__What needs to be done__:
Reproduce the data below verbatim, omitting the pictures from your reply.

__The data__:
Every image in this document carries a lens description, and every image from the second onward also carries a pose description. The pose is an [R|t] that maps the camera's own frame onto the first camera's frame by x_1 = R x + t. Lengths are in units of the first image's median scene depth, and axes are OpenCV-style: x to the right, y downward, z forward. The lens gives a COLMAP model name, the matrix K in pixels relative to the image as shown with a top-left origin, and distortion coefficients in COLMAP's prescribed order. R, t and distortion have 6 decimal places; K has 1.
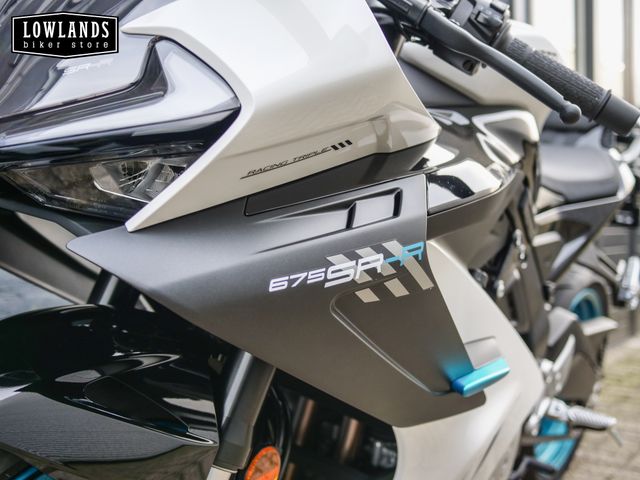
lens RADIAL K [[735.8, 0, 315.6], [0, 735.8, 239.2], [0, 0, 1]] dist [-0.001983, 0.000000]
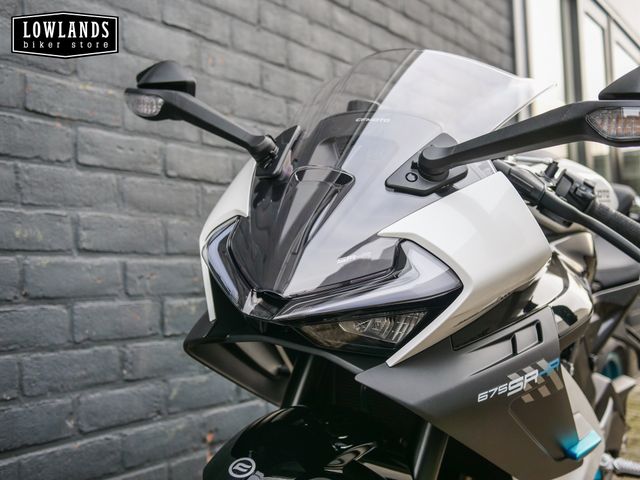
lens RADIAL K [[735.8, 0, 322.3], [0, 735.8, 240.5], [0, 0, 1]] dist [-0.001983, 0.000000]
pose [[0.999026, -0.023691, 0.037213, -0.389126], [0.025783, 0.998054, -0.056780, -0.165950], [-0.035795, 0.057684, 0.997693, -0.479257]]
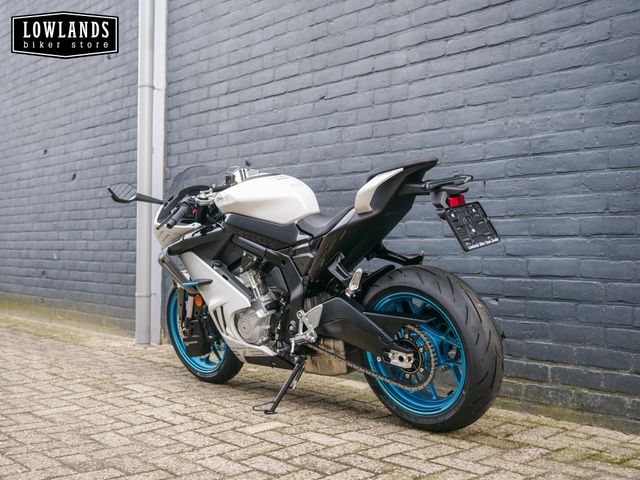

__Answer box__:
Every image in this document carries a lens description, and every image from the second onward also carries a pose description. The pose is an [R|t] that maps the camera's own frame onto the first camera's frame by x_1 = R x + t. Lengths are in units of the first image's median scene depth, and axes are OpenCV-style: x to the right, y downward, z forward. The lens gives a COLMAP model name, the matrix K in pixels relative to the image as shown with a top-left origin, and distortion coefficients in COLMAP's prescribed order. R, t and distortion have 6 decimal places; K has 1.
lens RADIAL K [[735.8, 0, 315.6], [0, 735.8, 239.2], [0, 0, 1]] dist [-0.001983, 0.000000]
lens RADIAL K [[735.8, 0, 322.3], [0, 735.8, 240.5], [0, 0, 1]] dist [-0.001983, 0.000000]
pose [[0.999026, -0.023691, 0.037213, -0.389126], [0.025783, 0.998054, -0.056780, -0.165950], [-0.035795, 0.057684, 0.997693, -0.479257]]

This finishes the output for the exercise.